Records shown:
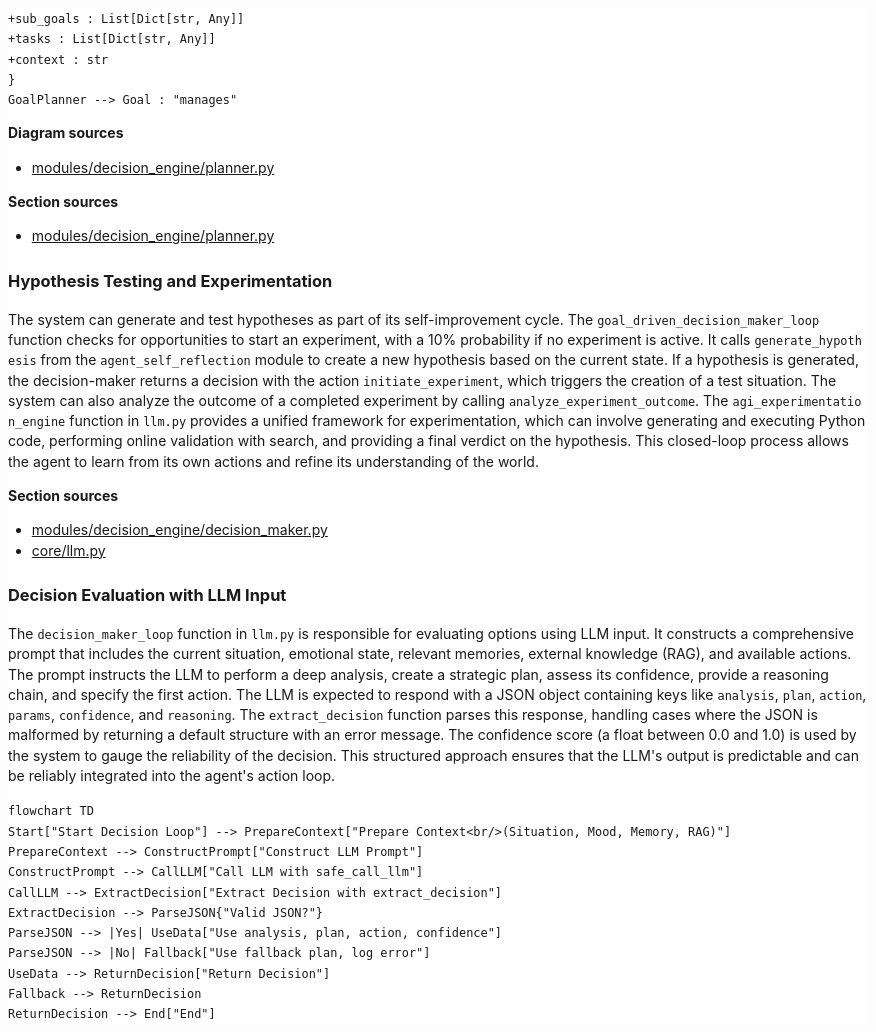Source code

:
 ```mermaid
+sub_goals : List[Dict[str, Any]]
+tasks : List[Dict[str, Any]]
+context : str
}
GoalPlanner --> Goal : "manages"
```

**Diagram sources**
- [modules/decision_engine/planner.py](file://modules/decision_engine/planner.py#L36-L67)

**Section sources**
- [modules/decision_engine/planner.py](file://modules/decision_engine/planner.py#L0-L39)

### Hypothesis Testing and Experimentation
The system can generate and test hypotheses as part of its self-improvement cycle. The `goal_driven_decision_maker_loop` function checks for opportunities to start an experiment, with a 10% probability if no experiment is active. It calls `generate_hypothesis` from the `agent_self_reflection` module to create a new hypothesis based on the current state. If a hypothesis is generated, the decision-maker returns a decision with the action `initiate_experiment`, which triggers the creation of a test situation. The system can also analyze the outcome of a completed experiment by calling `analyze_experiment_outcome`. The `agi_experimentation_engine` function in `llm.py` provides a unified framework for experimentation, which can involve generating and executing Python code, performing online validation with search, and providing a final verdict on the hypothesis. This closed-loop process allows the agent to learn from its own actions and refine its understanding of the world.

**Section sources**
- [modules/decision_engine/decision_maker.py](file://modules/decision_engine/decision_maker.py#L0-L33)
- [core/llm.py](file://core/llm.py#L529-L566)

### Decision Evaluation with LLM Input
The `decision_maker_loop` function in `llm.py` is responsible for evaluating options using LLM input. It constructs a comprehensive prompt that includes the current situation, emotional state, relevant memories, external knowledge (RAG), and available actions. The prompt instructs the LLM to perform a deep analysis, create a strategic plan, assess its confidence, provide a reasoning chain, and specify the first action. The LLM is expected to respond with a JSON object containing keys like `analysis`, `plan`, `action`, `params`, `confidence`, and `reasoning`. The `extract_decision` function parses this response, handling cases where the JSON is malformed by returning a default structure with an error message. The confidence score (a float between 0.0 and 1.0) is used by the system to gauge the reliability of the decision. This structured approach ensures that the LLM's output is predictable and can be reliably integrated into the agent's action loop.

```mermaid
flowchart TD
Start["Start Decision Loop"] --> PrepareContext["Prepare Context<br/>(Situation, Mood, Memory, RAG)"]
PrepareContext --> ConstructPrompt["Construct LLM Prompt"]
ConstructPrompt --> CallLLM["Call LLM with safe_call_llm"]
CallLLM --> ExtractDecision["Extract Decision with extract_decision"]
ExtractDecision --> ParseJSON{"Valid JSON?"}
ParseJSON --> |Yes| UseData["Use analysis, plan, action, confidence"]
ParseJSON --> |No| Fallback["Use fallback plan, log error"]
UseData --> ReturnDecision["Return Decision"]
Fallback --> ReturnDecision
ReturnDecision --> End["End"]
```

What the exercise asks:
Print out every record above exactly as given. Do not include the pictures.

Solution to this problem:
Source code

:
 ```mermaid
+sub_goals : List[Dict[str, Any]]
+tasks : List[Dict[str, Any]]
+context : str
}
GoalPlanner --> Goal : "manages"
```

**Diagram sources**
- [modules/decision_engine/planner.py](file://modules/decision_engine/planner.py#L36-L67)

**Section sources**
- [modules/decision_engine/planner.py](file://modules/decision_engine/planner.py#L0-L39)

### Hypothesis Testing and Experimentation
The system can generate and test hypotheses as part of its self-improvement cycle. The `goal_driven_decision_maker_loop` function checks for opportunities to start an experiment, with a 10% probability if no experiment is active. It calls `generate_hypothesis` from the `agent_self_reflection` module to create a new hypothesis based on the current state. If a hypothesis is generated, the decision-maker returns a decision with the action `initiate_experiment`, which triggers the creation of a test situation. The system can also analyze the outcome of a completed experiment by calling `analyze_experiment_outcome`. The `agi_experimentation_engine` function in `llm.py` provides a unified framework for experimentation, which can involve generating and executing Python code, performing online validation with search, and providing a final verdict on the hypothesis. This closed-loop process allows the agent to learn from its own actions and refine its understanding of the world.

**Section sources**
- [modules/decision_engine/decision_maker.py](file://modules/decision_engine/decision_maker.py#L0-L33)
- [core/llm.py](file://core/llm.py#L529-L566)

### Decision Evaluation with LLM Input
The `decision_maker_loop` function in `llm.py` is responsible for evaluating options using LLM input. It constructs a comprehensive prompt that includes the current situation, emotional state, relevant memories, external knowledge (RAG), and available actions. The prompt instructs the LLM to perform a deep analysis, create a strategic plan, assess its confidence, provide a reasoning chain, and specify the first action. The LLM is expected to respond with a JSON object containing keys like `analysis`, `plan`, `action`, `params`, `confidence`, and `reasoning`. The `extract_decision` function parses this response, handling cases where the JSON is malformed by returning a default structure with an error message. The confidence score (a float between 0.0 and 1.0) is used by the system to gauge the reliability of the decision. This structured approach ensures that the LLM's output is predictable and can be reliably integrated into the agent's action loop.

```mermaid
flowchart TD
Start["Start Decision Loop"] --> PrepareContext["Prepare Context<br/>(Situation, Mood, Memory, RAG)"]
PrepareContext --> ConstructPrompt["Construct LLM Prompt"]
ConstructPrompt --> CallLLM["Call LLM with safe_call_llm"]
CallLLM --> ExtractDecision["Extract Decision with extract_decision"]
ExtractDecision --> ParseJSON{"Valid JSON?"}
ParseJSON --> |Yes| UseData["Use analysis, plan, action, confidence"]
ParseJSON --> |No| Fallback["Use fallback plan, log error"]
UseData --> ReturnDecision["Return Decision"]
Fallback --> ReturnDecision
ReturnDecision --> End["End"]
```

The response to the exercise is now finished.